The falling out between Russia and Saudi Arabia has made matters even worse for the UK oil and gas giant, while the slide in US shale prices is likely to have exacerbated the problems at its US operations. The disagreement is based around a refusal from Russia to cut oil production as part of efforts from Opec to prop up prices. This has subsequently prompted Saudi Arabia to increase production, while at the same time reducing the official selling price for crude exports.
In terms of US shale, it was anticipated that the industry would expand by 650,000 barrels per day this year, but that estimate was before the coronavirus outbreak, which has triggered the severe declines in oil prices. US shale production is now forecast to shrink by 1.5m barrels a day this year compared with 2019, but it could ultimately been even more severe.
The collapse in US crude prices to levels last seen in early 1999 has prompted speculation that the US may bail out the shale industry in the face of a collapse in demand, and a lack of storage capacity, as stockpiles continue to rise sharply, amid fears that some US shale producers could go bust. While Opec+ has already agreed to a cut of 10m barrels a day, the global collapse in demand of over 20m barrels a day could overwhelm the weaker members of the US shale industry, which has breakeven prices of over $40 a barrel.

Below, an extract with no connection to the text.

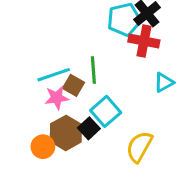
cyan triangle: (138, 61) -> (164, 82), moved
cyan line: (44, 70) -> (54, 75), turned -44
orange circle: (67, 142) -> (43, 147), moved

Shareholders facing dividend cut
While the company can cut capital expenditure in the hope of covering costs on a short-term basis, there have to be questions about the sustainability of a dividend yield which currently sits above 10%. With a gearing of over 30% and a breakeven price of just below $50, a sustained period of lower oil prices is going to be painful, and could mean that shareholders might have to absorb a dividend cut. This could well have a negative effect on BP’s share price, at least in the short term.
While demand falls as airlines cut capacity and people travel less on advice to work remotely and stay indoors, the longer-term outlook is likely to be constrained by environmental issues. This will present a clear challenge to oil majors like BP and Royal Dutch Shell, who have been well behind the curve in preparing their business models for a lower carbon world.